**Prompt**
Your answer should be the lines below from the one with "While this form" to the one with "12 ⟨iℏXH^,[ρ,dρ]⟩ , (48)", both included, given again exactly and with nothing added.

** Opening Data shown block **

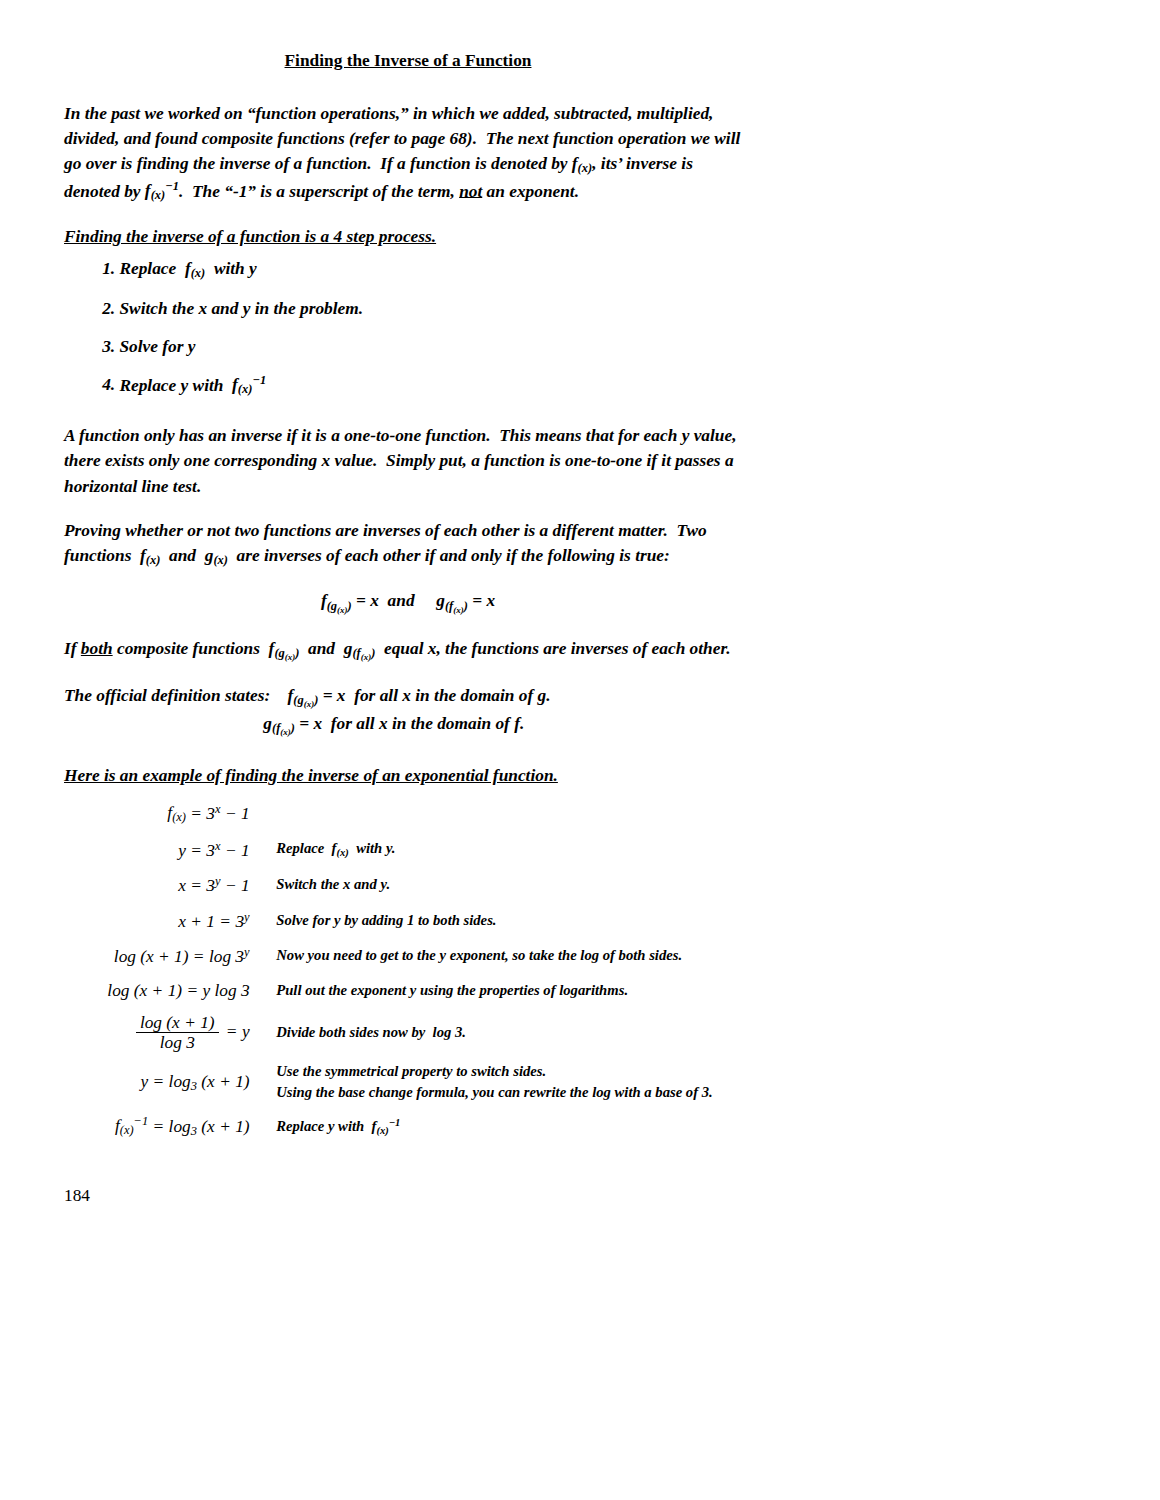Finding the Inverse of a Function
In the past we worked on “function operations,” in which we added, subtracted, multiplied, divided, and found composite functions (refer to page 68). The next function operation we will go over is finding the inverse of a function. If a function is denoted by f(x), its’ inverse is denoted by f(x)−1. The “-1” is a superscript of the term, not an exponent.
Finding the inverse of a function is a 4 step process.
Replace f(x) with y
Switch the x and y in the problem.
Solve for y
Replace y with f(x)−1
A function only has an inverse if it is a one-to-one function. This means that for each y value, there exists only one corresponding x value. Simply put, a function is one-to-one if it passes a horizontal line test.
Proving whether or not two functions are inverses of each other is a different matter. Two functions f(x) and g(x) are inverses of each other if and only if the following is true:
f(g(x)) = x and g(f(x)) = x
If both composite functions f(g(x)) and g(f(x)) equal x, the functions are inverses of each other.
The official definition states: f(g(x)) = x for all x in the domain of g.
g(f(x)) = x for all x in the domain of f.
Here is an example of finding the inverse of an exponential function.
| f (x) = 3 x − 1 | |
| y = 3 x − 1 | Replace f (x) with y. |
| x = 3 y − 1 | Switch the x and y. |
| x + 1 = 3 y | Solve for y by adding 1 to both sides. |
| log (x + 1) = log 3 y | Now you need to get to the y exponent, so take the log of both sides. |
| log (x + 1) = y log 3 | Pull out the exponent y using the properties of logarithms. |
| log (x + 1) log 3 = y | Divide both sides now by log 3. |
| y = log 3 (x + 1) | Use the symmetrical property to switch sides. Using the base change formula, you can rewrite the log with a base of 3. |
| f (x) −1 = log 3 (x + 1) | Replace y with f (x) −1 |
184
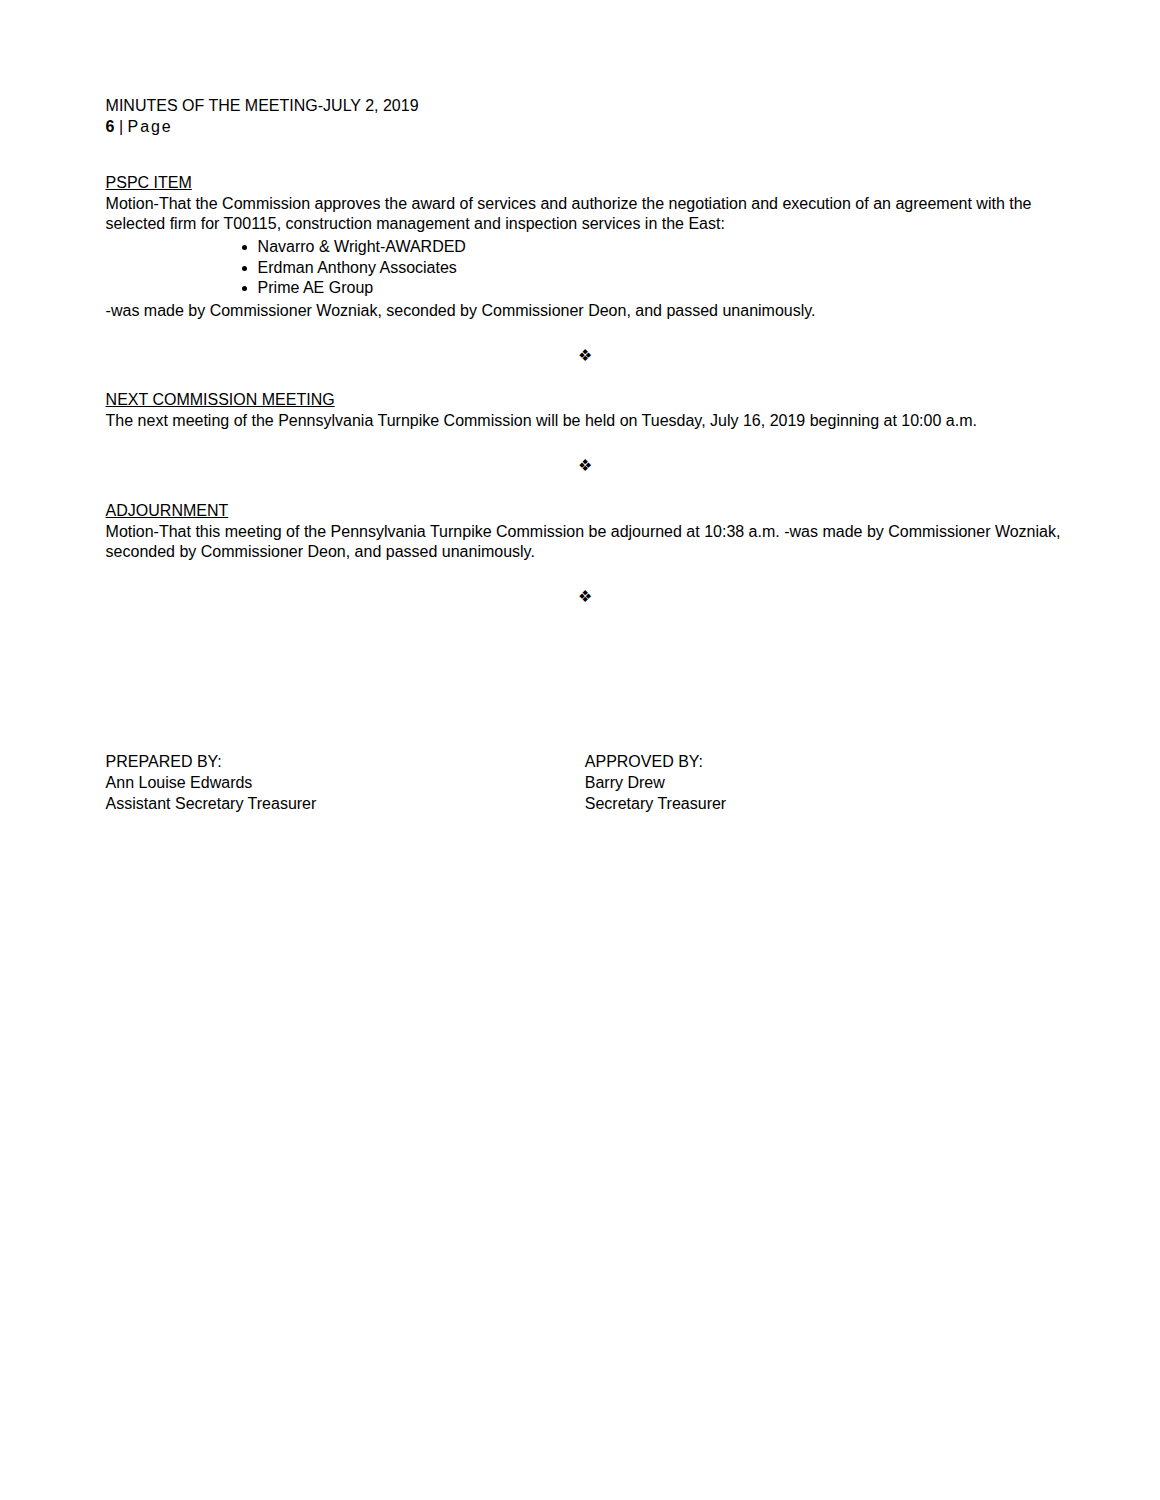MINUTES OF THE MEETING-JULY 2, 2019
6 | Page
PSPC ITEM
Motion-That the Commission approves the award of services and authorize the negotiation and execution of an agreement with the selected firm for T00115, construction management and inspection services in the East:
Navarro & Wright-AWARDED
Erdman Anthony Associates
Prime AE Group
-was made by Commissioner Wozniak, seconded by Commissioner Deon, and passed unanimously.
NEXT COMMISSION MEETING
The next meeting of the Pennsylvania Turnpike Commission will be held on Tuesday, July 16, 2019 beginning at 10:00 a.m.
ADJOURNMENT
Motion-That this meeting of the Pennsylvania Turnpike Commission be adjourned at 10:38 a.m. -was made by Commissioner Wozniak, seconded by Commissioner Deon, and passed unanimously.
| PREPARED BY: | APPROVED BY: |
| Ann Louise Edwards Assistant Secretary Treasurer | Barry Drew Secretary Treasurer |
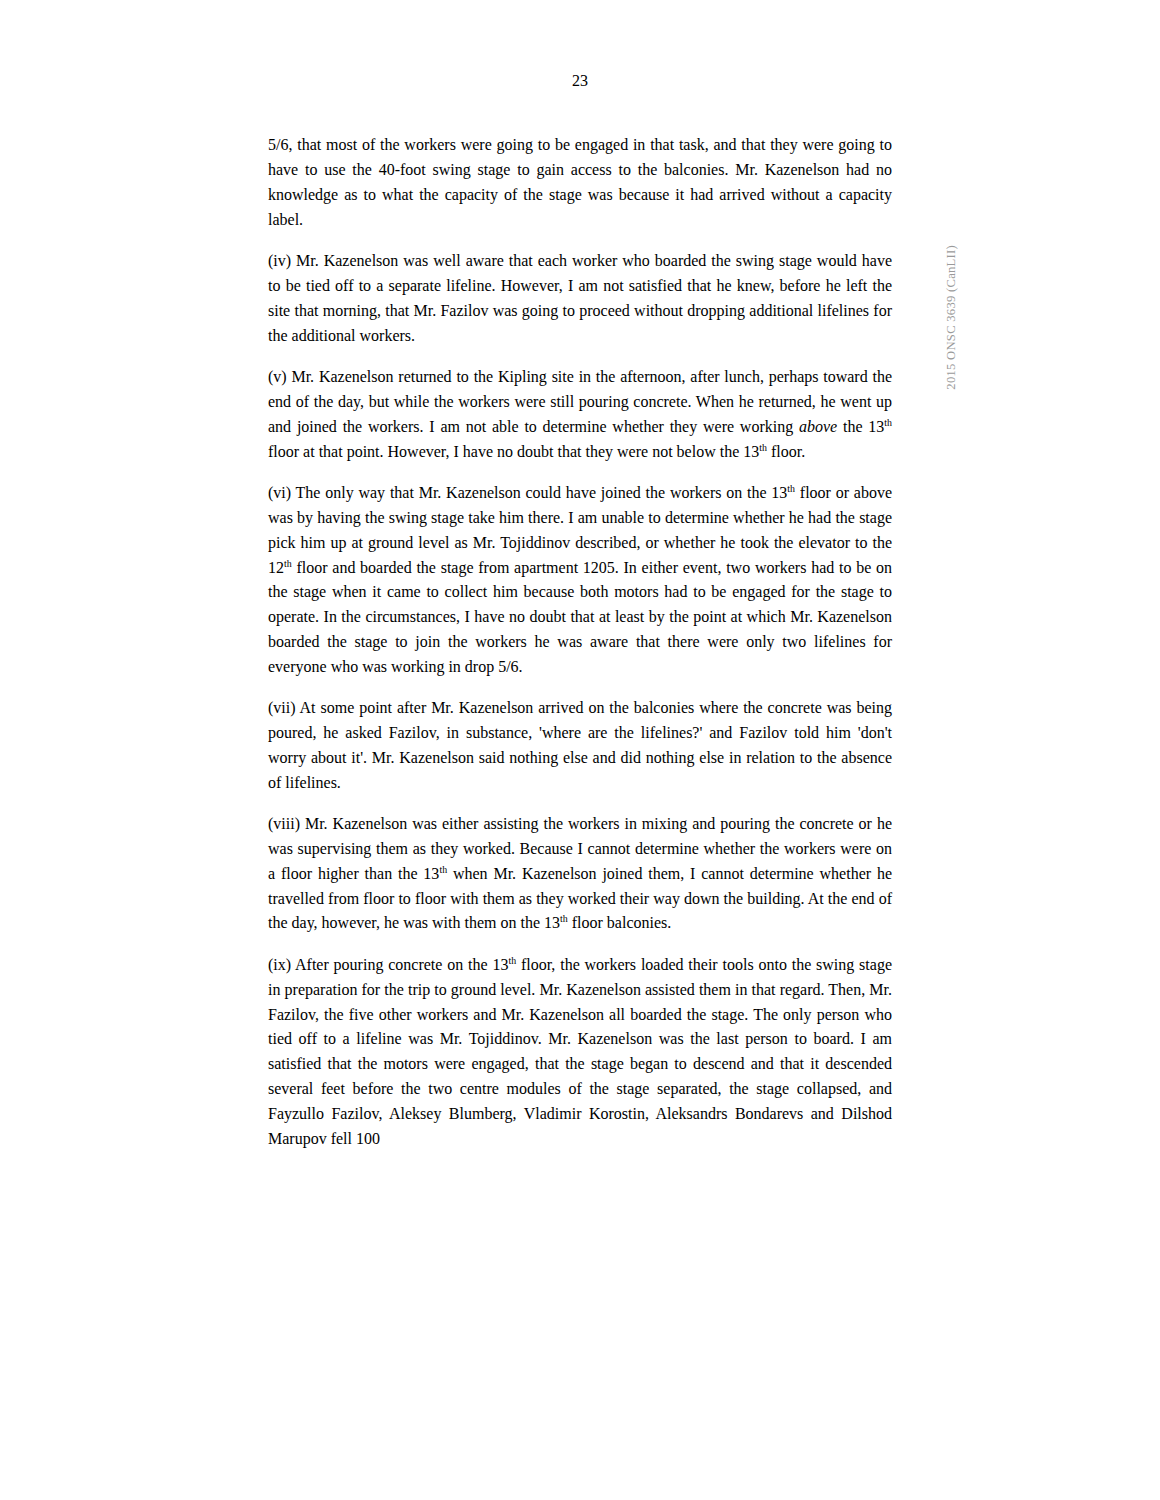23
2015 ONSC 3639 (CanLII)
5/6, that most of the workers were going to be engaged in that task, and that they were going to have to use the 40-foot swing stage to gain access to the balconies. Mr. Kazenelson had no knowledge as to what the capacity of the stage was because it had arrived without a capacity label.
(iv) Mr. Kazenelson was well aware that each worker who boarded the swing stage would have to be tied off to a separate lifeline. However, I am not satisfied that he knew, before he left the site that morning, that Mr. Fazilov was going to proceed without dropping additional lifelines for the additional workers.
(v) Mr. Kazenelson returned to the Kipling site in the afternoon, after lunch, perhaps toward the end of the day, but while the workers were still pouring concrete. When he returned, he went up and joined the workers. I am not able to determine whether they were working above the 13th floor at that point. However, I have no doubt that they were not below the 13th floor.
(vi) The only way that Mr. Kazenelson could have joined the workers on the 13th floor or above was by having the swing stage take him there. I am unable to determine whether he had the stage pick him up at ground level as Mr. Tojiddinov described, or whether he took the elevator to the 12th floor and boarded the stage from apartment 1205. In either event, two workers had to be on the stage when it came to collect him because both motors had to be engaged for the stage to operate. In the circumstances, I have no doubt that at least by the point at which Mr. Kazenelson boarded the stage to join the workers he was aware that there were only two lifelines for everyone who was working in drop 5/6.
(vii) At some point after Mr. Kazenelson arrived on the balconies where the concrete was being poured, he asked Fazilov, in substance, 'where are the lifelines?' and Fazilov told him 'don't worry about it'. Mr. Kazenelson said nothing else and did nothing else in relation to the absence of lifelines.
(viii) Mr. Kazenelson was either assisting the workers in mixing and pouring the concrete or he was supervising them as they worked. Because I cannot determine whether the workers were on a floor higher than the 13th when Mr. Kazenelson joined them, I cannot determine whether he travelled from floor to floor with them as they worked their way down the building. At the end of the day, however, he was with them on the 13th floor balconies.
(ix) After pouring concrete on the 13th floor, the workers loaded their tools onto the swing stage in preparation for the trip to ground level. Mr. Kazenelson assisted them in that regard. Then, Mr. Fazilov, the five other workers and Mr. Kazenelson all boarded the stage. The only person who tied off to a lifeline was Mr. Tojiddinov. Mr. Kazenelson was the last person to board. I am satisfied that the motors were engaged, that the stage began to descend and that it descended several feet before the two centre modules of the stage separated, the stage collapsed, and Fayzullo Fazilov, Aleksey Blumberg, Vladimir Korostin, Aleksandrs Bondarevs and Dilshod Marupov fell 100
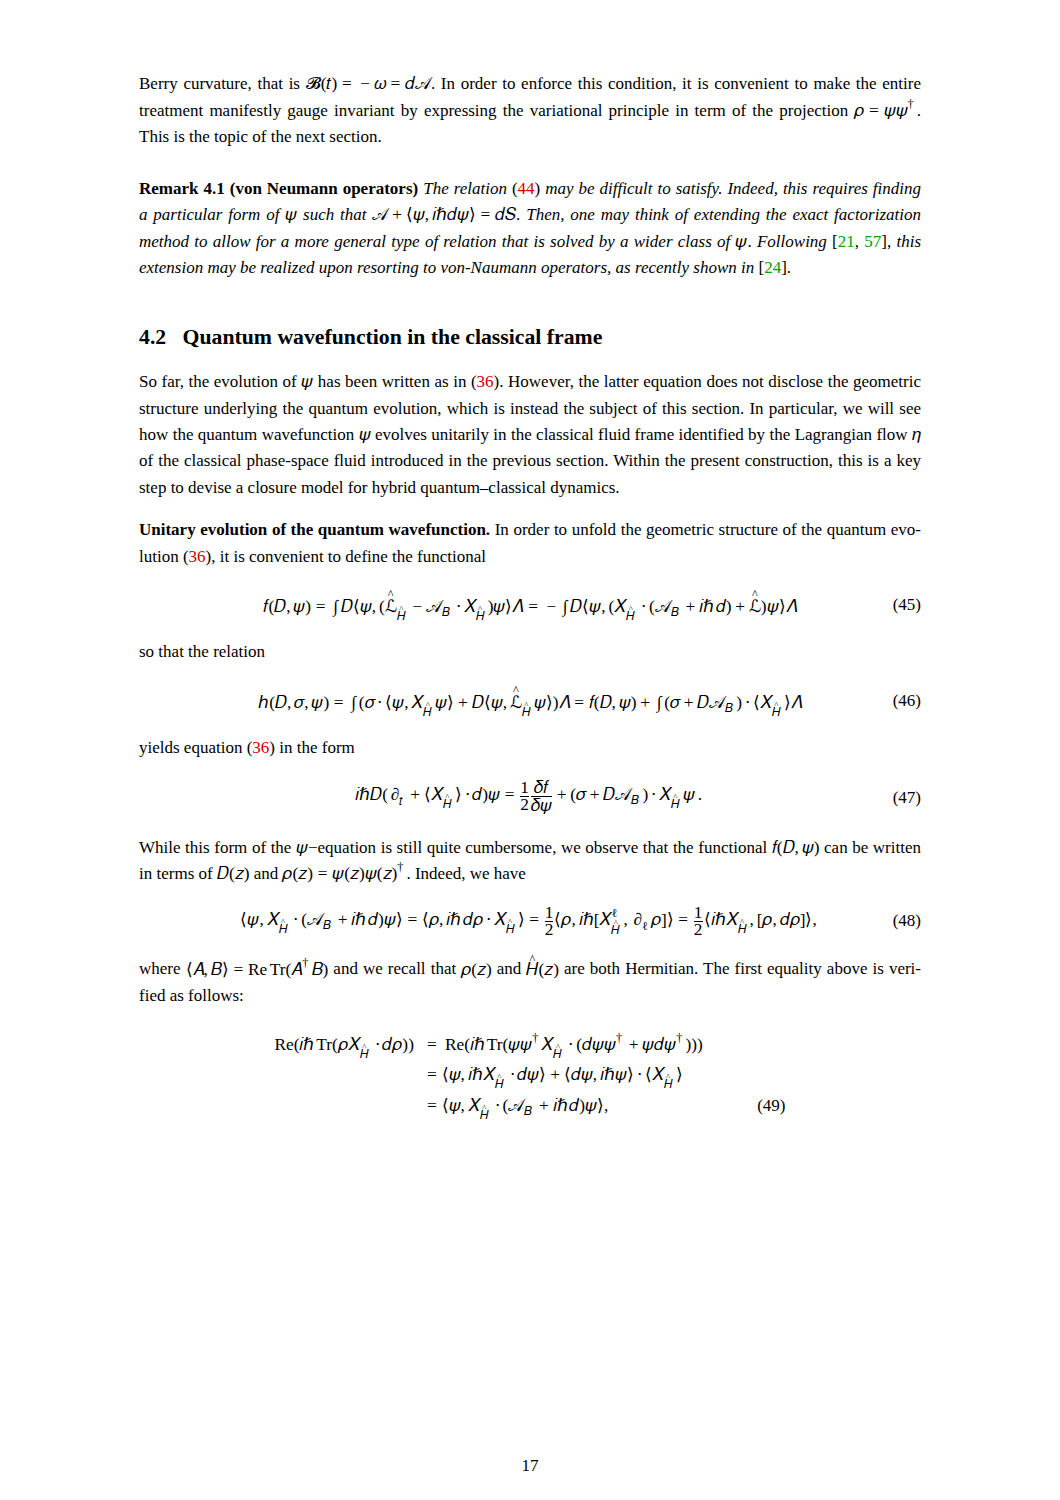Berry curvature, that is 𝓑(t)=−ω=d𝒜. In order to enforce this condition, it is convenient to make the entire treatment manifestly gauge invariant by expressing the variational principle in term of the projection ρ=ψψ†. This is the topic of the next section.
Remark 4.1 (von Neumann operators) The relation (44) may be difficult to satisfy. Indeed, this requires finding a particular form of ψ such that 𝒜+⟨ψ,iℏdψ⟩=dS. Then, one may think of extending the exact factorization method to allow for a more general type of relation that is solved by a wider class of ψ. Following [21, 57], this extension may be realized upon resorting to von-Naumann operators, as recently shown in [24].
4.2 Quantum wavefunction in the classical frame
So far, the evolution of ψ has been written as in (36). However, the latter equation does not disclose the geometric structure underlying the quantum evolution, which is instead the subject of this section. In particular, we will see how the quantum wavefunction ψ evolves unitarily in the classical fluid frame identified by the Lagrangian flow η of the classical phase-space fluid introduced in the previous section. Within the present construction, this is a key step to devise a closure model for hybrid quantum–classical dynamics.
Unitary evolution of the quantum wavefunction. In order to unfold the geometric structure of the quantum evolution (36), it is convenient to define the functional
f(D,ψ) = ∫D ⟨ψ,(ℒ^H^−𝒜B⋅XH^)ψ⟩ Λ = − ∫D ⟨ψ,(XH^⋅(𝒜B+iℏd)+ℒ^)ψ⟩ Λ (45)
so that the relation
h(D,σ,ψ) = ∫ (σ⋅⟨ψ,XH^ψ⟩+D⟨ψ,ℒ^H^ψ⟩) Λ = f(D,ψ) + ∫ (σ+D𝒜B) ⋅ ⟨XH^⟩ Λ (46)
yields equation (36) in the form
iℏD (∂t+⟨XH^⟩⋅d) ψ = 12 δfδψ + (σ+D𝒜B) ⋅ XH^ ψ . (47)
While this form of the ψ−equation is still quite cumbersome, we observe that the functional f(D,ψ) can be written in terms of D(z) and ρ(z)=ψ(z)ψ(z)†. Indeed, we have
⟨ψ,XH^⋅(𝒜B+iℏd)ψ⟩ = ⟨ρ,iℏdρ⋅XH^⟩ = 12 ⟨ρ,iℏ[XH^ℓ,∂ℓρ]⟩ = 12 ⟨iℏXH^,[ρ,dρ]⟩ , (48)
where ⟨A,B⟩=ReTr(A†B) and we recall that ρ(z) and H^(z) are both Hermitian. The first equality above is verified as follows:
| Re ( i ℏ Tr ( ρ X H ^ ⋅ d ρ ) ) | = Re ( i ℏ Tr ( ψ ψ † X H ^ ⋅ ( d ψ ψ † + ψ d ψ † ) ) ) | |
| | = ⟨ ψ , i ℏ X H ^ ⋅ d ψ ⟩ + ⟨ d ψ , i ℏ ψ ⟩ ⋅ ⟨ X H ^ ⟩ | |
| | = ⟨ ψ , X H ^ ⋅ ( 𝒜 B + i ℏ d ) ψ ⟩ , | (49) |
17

** Closing Data shown block **

**Answer**
While this form of the ψ−equation is still quite cumbersome, we observe that the functional f(D,ψ) can be written in terms of D(z) and ρ(z)=ψ(z)ψ(z)†. Indeed, we have
⟨ψ,XH^⋅(𝒜B+iℏd)ψ⟩ = ⟨ρ,iℏdρ⋅XH^⟩ = 12 ⟨ρ,iℏ[XH^ℓ,∂ℓρ]⟩ = 12 ⟨iℏXH^,[ρ,dρ]⟩ , (48)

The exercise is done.